If I’m in the mood for something junky, these crispy chicken fingers always hit the spot. The best part is they’re actually pretty good for you!
Feeds 2, but easily scaled up with a second baking tray
1 + 1/2 cups fresh breadcrumbs
2 cloves of garlic, minced
1/3 cup finely grated parmesan
2 tsp olive oil
Salt and pepper
1/4 cup flour
2 chicken breasts (approx. 450g total)
Honey, for drizzling
Preheat the oven to 400F / 200C / 190C Fan.
Line a baking tray with parchment paper. Set aside.
In a food processor, combine the breadcrumbs, garlic, parmesan, olive oil, and a pinch of salt and pepper. Whizz to combine, then shake out onto a plate.
On a separate plate, combine the flour and a pinch of salt and pepper.
In a shallow bowl beat together the egg and a pinch of salt and pepper.
Cut each chicken breast into fingers, roughly equal in size. Each breast should give you about 5 fingers.

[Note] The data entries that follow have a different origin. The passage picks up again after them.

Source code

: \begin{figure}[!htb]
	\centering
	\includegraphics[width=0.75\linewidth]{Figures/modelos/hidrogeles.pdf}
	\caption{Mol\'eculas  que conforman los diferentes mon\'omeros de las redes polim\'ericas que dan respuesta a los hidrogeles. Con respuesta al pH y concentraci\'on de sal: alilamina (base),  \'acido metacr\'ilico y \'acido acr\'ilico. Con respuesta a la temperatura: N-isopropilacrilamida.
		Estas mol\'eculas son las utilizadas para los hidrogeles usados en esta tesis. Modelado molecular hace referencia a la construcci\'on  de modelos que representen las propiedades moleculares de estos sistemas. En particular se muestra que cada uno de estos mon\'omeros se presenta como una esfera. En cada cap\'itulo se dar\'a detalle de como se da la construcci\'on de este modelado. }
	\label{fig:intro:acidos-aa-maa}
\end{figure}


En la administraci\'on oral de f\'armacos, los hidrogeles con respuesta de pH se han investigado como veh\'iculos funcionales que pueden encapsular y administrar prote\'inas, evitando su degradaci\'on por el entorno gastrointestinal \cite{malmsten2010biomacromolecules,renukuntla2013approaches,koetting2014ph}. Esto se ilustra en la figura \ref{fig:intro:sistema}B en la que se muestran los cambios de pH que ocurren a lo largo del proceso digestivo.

Now you’re ready to coat the chicken. Dip each finger in the flour, then briefly in the egg, then in the breadcrumb mixture, pressing to coat on both sides. Transfer to the prepared baking tray and continue with the remaining chicken pieces.

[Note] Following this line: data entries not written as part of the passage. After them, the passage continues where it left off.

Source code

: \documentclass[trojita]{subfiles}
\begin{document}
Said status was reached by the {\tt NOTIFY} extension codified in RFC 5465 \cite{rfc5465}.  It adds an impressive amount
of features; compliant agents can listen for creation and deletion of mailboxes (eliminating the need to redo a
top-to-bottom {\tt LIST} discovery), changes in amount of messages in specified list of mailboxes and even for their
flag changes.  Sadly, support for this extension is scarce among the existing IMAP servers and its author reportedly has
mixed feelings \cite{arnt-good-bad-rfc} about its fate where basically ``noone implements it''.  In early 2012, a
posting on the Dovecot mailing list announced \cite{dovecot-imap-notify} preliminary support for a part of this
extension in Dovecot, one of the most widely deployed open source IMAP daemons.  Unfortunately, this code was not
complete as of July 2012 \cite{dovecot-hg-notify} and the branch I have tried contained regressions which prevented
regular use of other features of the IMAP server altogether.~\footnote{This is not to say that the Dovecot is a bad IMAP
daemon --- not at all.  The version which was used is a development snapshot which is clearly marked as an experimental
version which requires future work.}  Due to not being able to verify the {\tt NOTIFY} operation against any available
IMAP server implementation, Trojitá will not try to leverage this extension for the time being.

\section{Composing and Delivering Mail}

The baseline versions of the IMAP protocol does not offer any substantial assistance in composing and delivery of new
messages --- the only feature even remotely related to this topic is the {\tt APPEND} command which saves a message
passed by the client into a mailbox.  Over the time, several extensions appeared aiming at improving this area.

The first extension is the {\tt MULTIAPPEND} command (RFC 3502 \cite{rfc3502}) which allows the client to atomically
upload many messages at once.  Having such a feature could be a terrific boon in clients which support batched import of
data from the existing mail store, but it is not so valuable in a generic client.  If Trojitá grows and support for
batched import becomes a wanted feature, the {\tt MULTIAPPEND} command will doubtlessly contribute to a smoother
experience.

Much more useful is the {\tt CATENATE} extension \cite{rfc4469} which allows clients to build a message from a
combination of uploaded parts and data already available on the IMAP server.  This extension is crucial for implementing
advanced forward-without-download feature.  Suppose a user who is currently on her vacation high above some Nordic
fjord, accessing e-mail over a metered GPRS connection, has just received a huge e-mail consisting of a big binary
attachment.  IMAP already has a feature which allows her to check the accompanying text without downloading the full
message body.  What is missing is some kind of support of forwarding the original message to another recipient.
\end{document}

Bake for 20 minutes, or until golden on top, then flip and bake for a further 15 minutes. Remove from the oven and drizzle with a little honey. Trust me, it makes all the difference. In terms of what to eat with, let’s be honest, you’re eating these with French fries. My recipe for potato wedges is here, or sweet potato fries here, but I’m not above a bag of the frozen ones.